Il caso più significativo tra quelli esaminati riguarda il sito Cineblog01: nell’aprile 2014, quando era stato oscurato dall’authority, aveva 173mila utenti unici. Poi, sette mesi dopo, è rinato con un nuovo dominio e con quasi 1,5 milioni di accessi. E ha continuato a crescere: a febbraio 2015 aveva raggiunto due milioni di utenti, che potevano visualizzare oltre diecimila file “piratati”. D’altro canto sulla piattaforma della Fondazione Bordoni, dove sono pubblicati i provvedimenti, compaiono i link relativi alle opere “illegali”. E questo ha fornito libero accesso a contenuti “proibiti”. Paradosso che al contrario, rileva l’avvocato Fulvio Sarzana, non si è “mai prodotto nelle attività di repressione operate dalla magistratura, in sede civile e penale”.
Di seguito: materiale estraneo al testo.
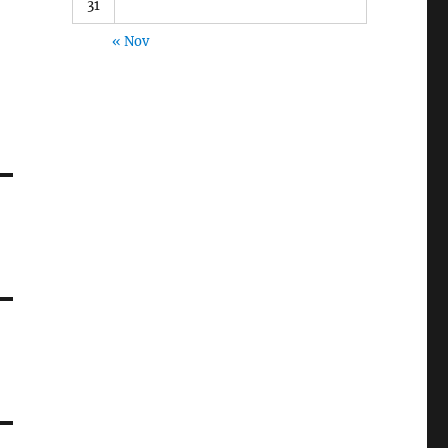
31
« Nov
Tutti scontenti del lavoro di Agcom, allora? No. E’ soddisfatto Federico Bagnoli Rossi, segretario generale della Fapav, la Federazione per la Tutela dei Contenuti Audiovisivi e Multimediali. Si tratta, ricorda Sarzana, “dell’associazione antipirateria fondata anche dalla Mpaa (l’associazione di produttori cinematografici statunitense) e di cui, fra le altre cose è socia anche la Fondazione Bordoni, ovvero la Fondazione pubblica che si è vista assegnare in convenzione dall’Agcom il compito di certificare le transazioni informatiche relative al regolamento”.

Bagnoli Rossi, inoltre, ha contestato modalità, tool di analisi e metodologia della ricerca di Clemente. A Key4biz ha spiegato che Clemente “basa gran parte dei propri dati sulla misurazione degli accessi in termini di ricerche su Google del sito” e che i “siti citati nella ricerca si riferiscono per la maggior parte a realtà consolidate che operano nel settore della pirateria in maniera massiva e sovente transfrontaliera”. Portali, cioè, che rendono “particolarmente difficoltosa l’attività di contrasto“. E a sostegno dell’attività svolta interviene anche Posteraro: “Secondo la Federazione antipirateria musicale – ha detto a ilfattoquotidiano.it – i siti destinatari di un ordine di blocco da parte di Agcom hanno registrato un sensibile calo dei tentativi di accesso, in molti casi largamente superiore al 50%”. E mentre parte degli addetti ai lavori contesta i risultati e l’authority prosegue la sua attività, l’attenzione è tutta puntata sull’udienza davanti alla Corte Costituzionale.